The lines to copy run from the one containing "cx_px: -237" to the end of the records below; repeat them exactly and include nothing else.

■ **Data extracts**:
-------------------------
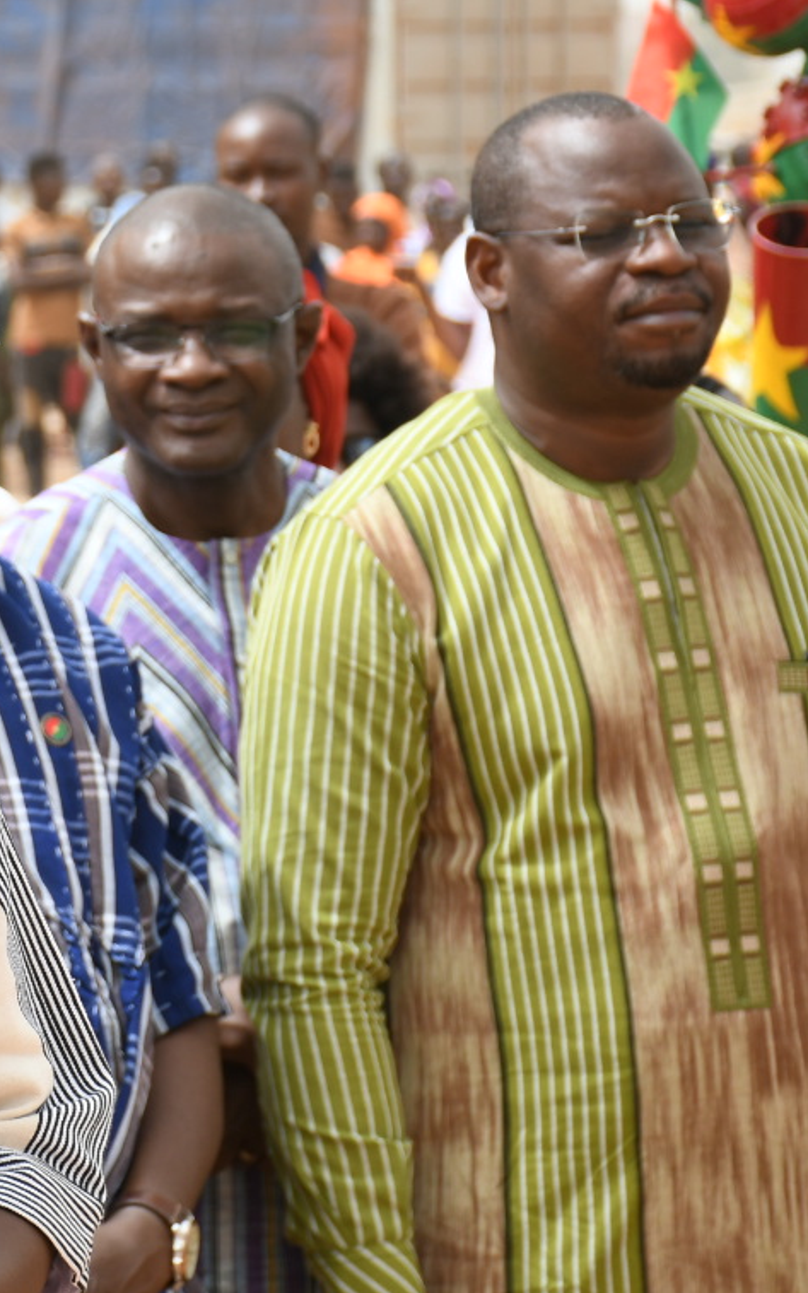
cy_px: 400
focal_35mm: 216
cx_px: -237
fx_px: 7612
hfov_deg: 6.0
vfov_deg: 9.7
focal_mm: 66
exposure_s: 1/500
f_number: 6.3
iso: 200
-------------------------
■ **Result below**:
cx_px: -237
fx_px: 7612
hfov_deg: 6.0
vfov_deg: 9.7
focal_mm: 66
exposure_s: 1/500
f_number: 6.3
iso: 200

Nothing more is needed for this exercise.